(DATA FOR PROCESSING Opens)

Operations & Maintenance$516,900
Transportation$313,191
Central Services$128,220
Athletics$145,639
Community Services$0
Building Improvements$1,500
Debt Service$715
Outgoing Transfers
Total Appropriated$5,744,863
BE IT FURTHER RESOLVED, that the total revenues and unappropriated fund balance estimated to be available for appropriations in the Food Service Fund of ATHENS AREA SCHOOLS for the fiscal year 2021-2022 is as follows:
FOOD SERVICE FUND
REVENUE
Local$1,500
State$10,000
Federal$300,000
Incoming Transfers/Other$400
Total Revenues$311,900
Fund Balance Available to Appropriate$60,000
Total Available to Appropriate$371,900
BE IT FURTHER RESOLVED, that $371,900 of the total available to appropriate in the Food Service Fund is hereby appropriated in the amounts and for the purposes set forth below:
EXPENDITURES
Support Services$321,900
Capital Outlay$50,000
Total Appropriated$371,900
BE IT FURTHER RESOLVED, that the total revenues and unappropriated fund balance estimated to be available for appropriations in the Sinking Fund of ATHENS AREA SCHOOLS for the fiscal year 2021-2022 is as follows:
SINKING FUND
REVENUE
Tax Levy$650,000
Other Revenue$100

(DATA FOR PROCESSING Closes)

TASK OBJECTIVE: Every record above is to be copied out again exactly as written.

EXERCISE RESULT:
Operations & Maintenance$516,900
Transportation$313,191
Central Services$128,220
Athletics$145,639
Community Services$0
Building Improvements$1,500
Debt Service$715
Outgoing Transfers
Total Appropriated$5,744,863
BE IT FURTHER RESOLVED, that the total revenues and unappropriated fund balance estimated to be available for appropriations in the Food Service Fund of ATHENS AREA SCHOOLS for the fiscal year 2021-2022 is as follows:
FOOD SERVICE FUND
REVENUE
Local$1,500
State$10,000
Federal$300,000
Incoming Transfers/Other$400
Total Revenues$311,900
Fund Balance Available to Appropriate$60,000
Total Available to Appropriate$371,900
BE IT FURTHER RESOLVED, that $371,900 of the total available to appropriate in the Food Service Fund is hereby appropriated in the amounts and for the purposes set forth below:
EXPENDITURES
Support Services$321,900
Capital Outlay$50,000
Total Appropriated$371,900
BE IT FURTHER RESOLVED, that the total revenues and unappropriated fund balance estimated to be available for appropriations in the Sinking Fund of ATHENS AREA SCHOOLS for the fiscal year 2021-2022 is as follows:
SINKING FUND
REVENUE
Tax Levy$650,000
Other Revenue$100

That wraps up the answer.